Saved data entries
'''

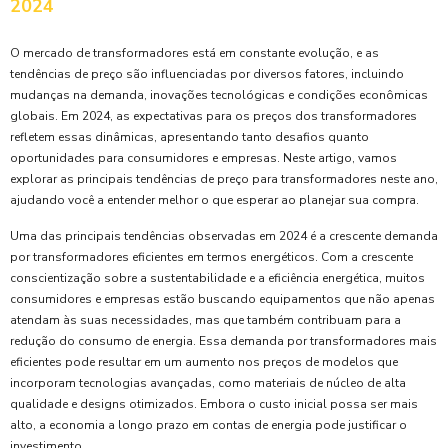
2024
O mercado de transformadores está em constante evolução, e as
tendências de preço são influenciadas por diversos fatores, incluindo
mudanças na demanda, inovações tecnológicas e condições econômicas
globais. Em 2024, as expectativas para os preços dos transformadores
refletem essas dinâmicas, apresentando tanto desafios quanto
oportunidades para consumidores e empresas. Neste artigo, vamos
explorar as principais tendências de preço para transformadores neste ano,
ajudando você a entender melhor o que esperar ao planejar sua compra.
Uma das principais tendências observadas em 2024 é a crescente demanda
por transformadores eficientes em termos energéticos. Com a crescente
conscientização sobre a sustentabilidade e a eficiência energética, muitos
consumidores e empresas estão buscando equipamentos que não apenas
atendam às suas necessidades, mas que também contribuam para a
redução do consumo de energia. Essa demanda por transformadores mais
eficientes pode resultar em um aumento nos preços de modelos que
incorporam tecnologias avançadas, como materiais de núcleo de alta
qualidade e designs otimizados. Embora o custo inicial possa ser mais
alto, a economia a longo prazo em contas de energia pode justificar o
investimento.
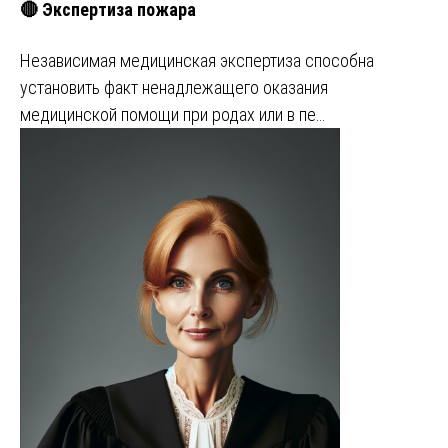
🔴 Экспертиза пожара
Независимая медицинская экспертиза способна
установить факт ненадлежащего оказания
медицинской помощи при родах или в пе…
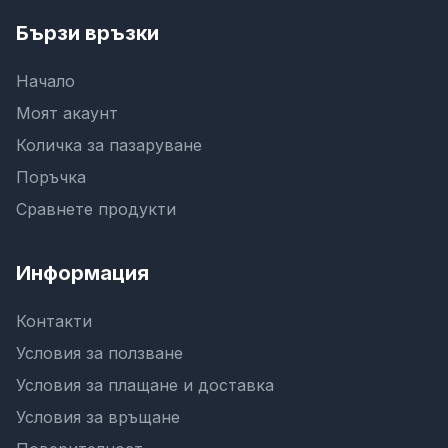
Бързи връзки
Начало
Моят акаунт
Количка за пазаруване
Поръчка
Сравнете продукти
Информация
Контакти
Условия за ползване
Условия за плащане и доставка
Условия за връщане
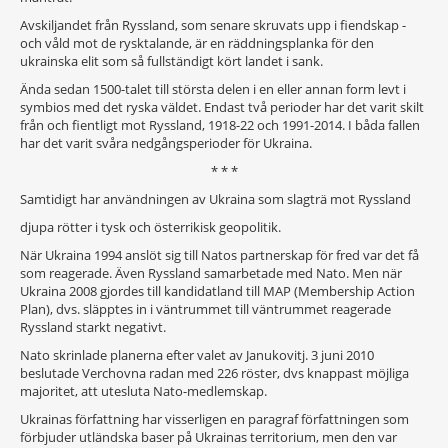
Avskiljandet från Ryssland, som senare skruvats upp i fiendskap -
och våld mot de rysktalande, är en räddningsplanka för den
ukrainska elit som så fullständigt kört landet i sank.
Ända sedan 1500-talet till största delen i en eller annan form levt i
symbios med det ryska väldet. Endast två perioder har det varit skilt
från och fientligt mot Ryssland, 1918-22 och 1991-2014. I båda fallen
har det varit svåra nedgångsperioder för Ukraina.
* * *
Samtidigt har användningen av Ukraina som slagträ mot Ryssland
djupa rötter i tysk och österrikisk geopolitik.
När Ukraina 1994 anslöt sig till Natos partnerskap för fred var det få
som reagerade. Även Ryssland samarbetade med Nato. Men när
Ukraina 2008 gjordes till kandidatland till MAP (Membership Action
Plan), dvs. släpptes in i väntrummet till väntrummet reagerade
Ryssland starkt negativt.
Nato skrinlade planerna efter valet av Janukovitj. 3 juni 2010
beslutade Verchovna radan med 226 röster, dvs knappast möjliga
majoritet, att utesluta Nato-medlemskap.
Ukrainas författning har visserligen en paragraf författningen som
förbjuder utländska baser på Ukrainas territorium, men den var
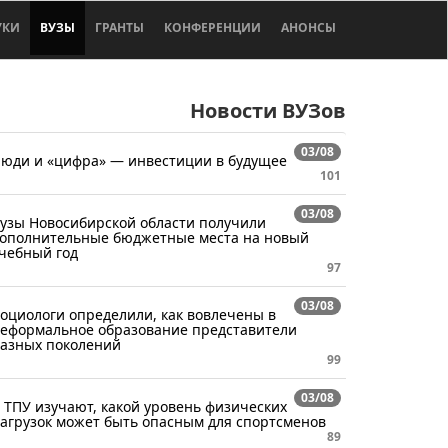
УКИ
ВУЗЫ
ГРАНТЫ
КОНФЕРЕНЦИИ
АНОНСЫ
Новости ВУЗов
03/08
юди и «цифра» — инвестиции в будущее
101
03/08
узы Новосибирской области получили
ополнительные бюджетные места на новый
чебный год
97
03/08
оциологи определили, как вовлечены в
еформальное образование представители
азных поколений
99
03/08
 ТПУ изучают, какой уровень физических
агрузок может быть опасным для спортсменов
89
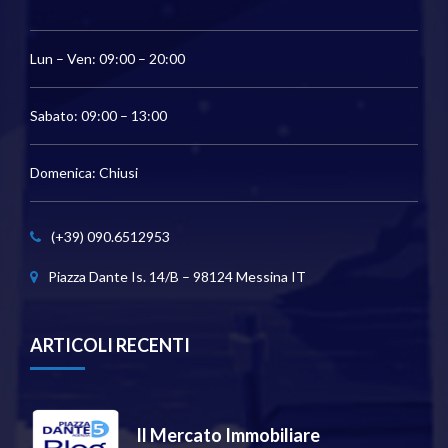
Lun – Ven: 09:00 – 20:00
Sabato: 09:00 – 13:00
Domenica: Chiusi
(+39) 090.6512953
Piazza Dante Is. 14/B – 98124 Messina IT
ARTICOLI RECENTI
Il Mercato Immobiliare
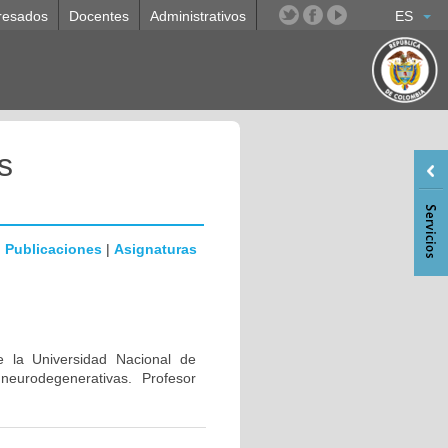
resados
Docentes
Administrativos
ES
s
|
Publicaciones
|
Asignaturas
e la Universidad Nacional de
eurodegenerativas. Profesor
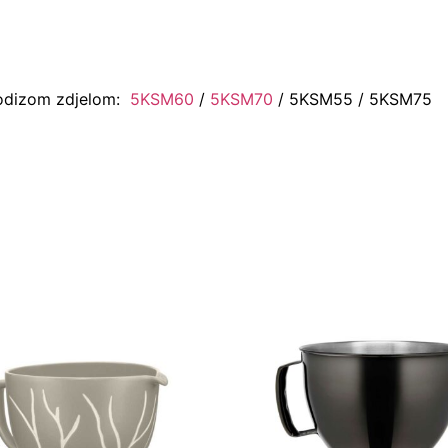
podizom zdjelom:
5KSM60
/
5KSM70
/ 5KSM55 / 5KSM75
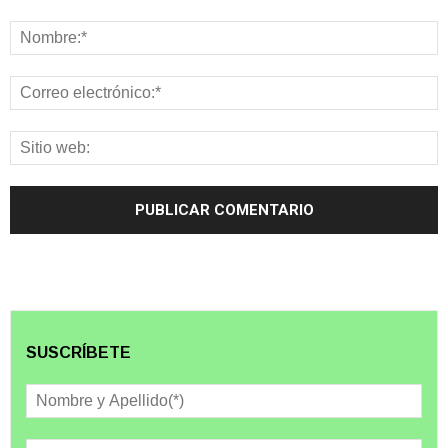
SUSCRÍBETE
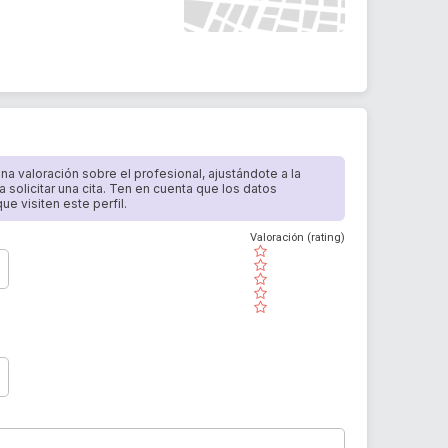
 una valoración sobre el profesional, ajustándote a la
a solicitar una cita. Ten en cuenta que los datos
e visiten este perfil.
Valoración (rating)
( )
( )
( )
( )
( )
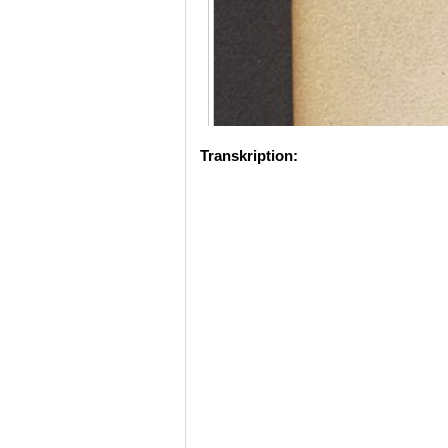
Transkription:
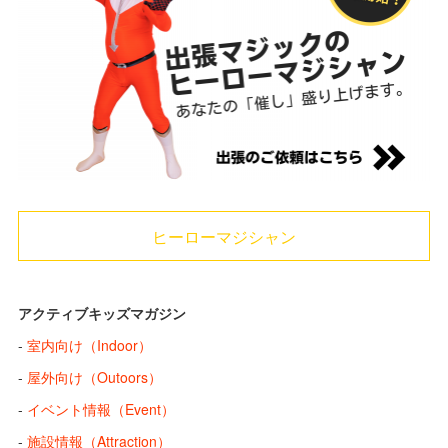
ヒーローマジシャン
アクティブキッズマガジン
-
室内向け（Indoor）
-
屋外向け（Outoors）
-
イベント情報（Event）
-
施設情報（Attraction）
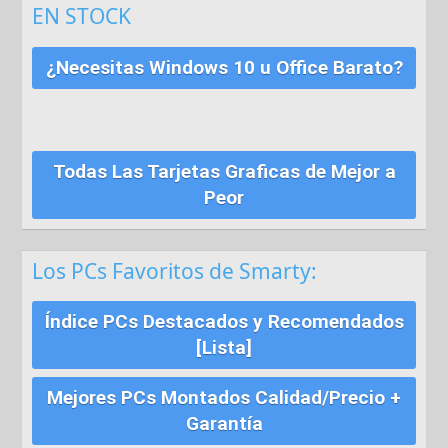
EN STOCK
¿Necesitas Windows 10 u Office Barato?
Todas Las Tarjetas Graficas de Mejor a
Peor
Los PCs Favoritos de Smarty:
Índice PCs Destacados y Recomendados
[Lista]
Mejores PCs Montados Calidad/Precio +
Garantía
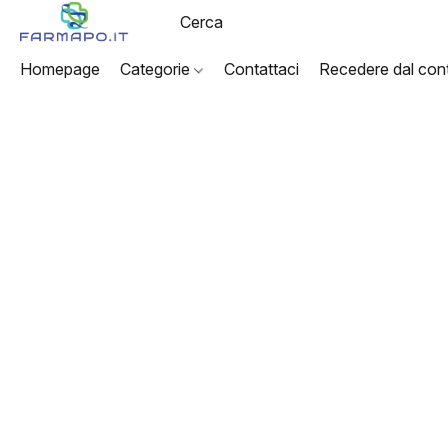
Homepage
Categorie
Contattaci
Recedere dal cont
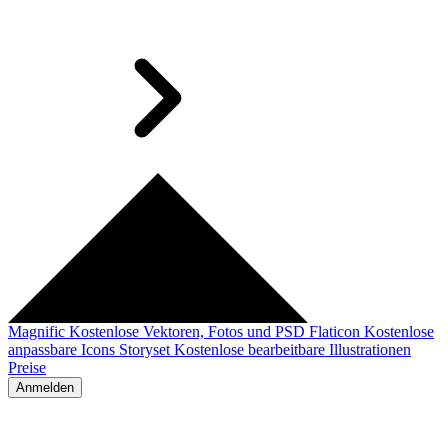
Magnific
Kostenlose Vektoren, Fotos und PSD
Flaticon
Kostenlose
anpassbare Icons
Storyset
Kostenlose bearbeitbare Illustrationen
Preise
Anmelden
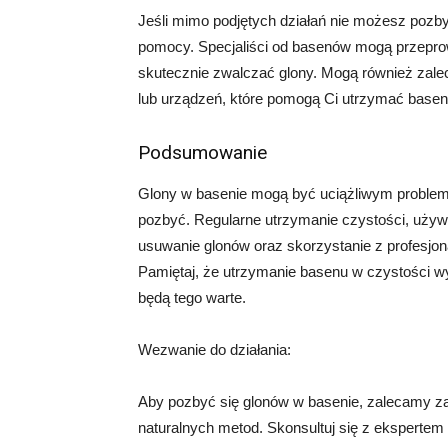
Jeśli mimo podjętych działań nie możesz pozby
pomocy. Specjaliści od basenów mogą przeprow
skutecznie zwalczać glony. Mogą również zale
lub urządzeń, które pomogą Ci utrzymać basen
Podsumowanie
Glony w basenie mogą być uciążliwym problemem
pozbyć. Regularne utrzymanie czystości, uż
usuwanie glonów oraz skorzystanie z profesjo
Pamiętaj, że utrzymanie basenu w czystości wym
będą tego warte.
Wezwanie do działania:
Aby pozbyć się glonów w basenie, zalecamy z
naturalnych metod. Skonsultuj się z ekspertem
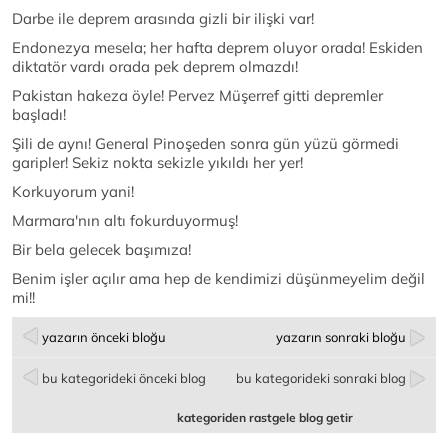
Darbe ile deprem arasında gizli bir ilişki var!
Endonezya mesela; her hafta deprem oluyor orada! Eskiden
diktatör vardı orada pek deprem olmazdı!
Pakistan hakeza öyle! Pervez Müşerref gitti depremler
başladı!
Şili de aynı! General Pinoşeden sonra gün yüzü görmedi
garipler! Sekiz nokta sekizle yıkıldı her yer!
Korkuyorum yani!
Marmara'nın altı fokurduyormuş!
Bir bela gelecek başımıza!
Benim işler açılır ama hep de kendimizi düşünmeyelim değil
mi!!
yazarın önceki bloğu
yazarın sonraki bloğu
bu kategorideki önceki blog
bu kategorideki sonraki blog
kategoriden rastgele blog getir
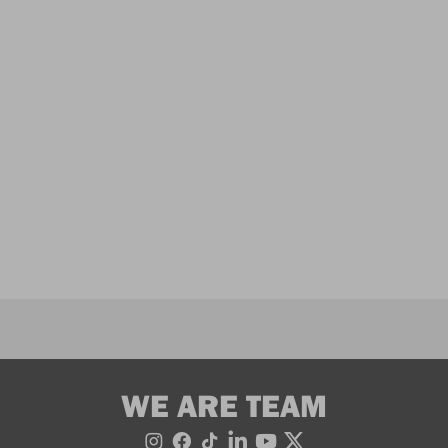
WE ARE TEAM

'''

▸ Work instruction
The lines to copy exactly start with the line above that has "redução do consumo" and go on through the line that has "Условия за ползване"; please include both, add nothing else, and omit the pictures.

▸ Response to this task
redução do consumo de energia. Essa demanda por transformadores mais
eficientes pode resultar em um aumento nos preços de modelos que
incorporam tecnologias avançadas, como materiais de núcleo de alta
qualidade e designs otimizados. Embora o custo inicial possa ser mais
alto, a economia a longo prazo em contas de energia pode justificar o
investimento.
🔴 Экспертиза пожара
Независимая медицинская экспертиза способна
установить факт ненадлежащего оказания
медицинской помощи при родах или в пе…
Бързи връзки
Начало
Моят акаунт
Количка за пазаруване
Поръчка
Сравнете продукти
Информация
Контакти
Условия за ползване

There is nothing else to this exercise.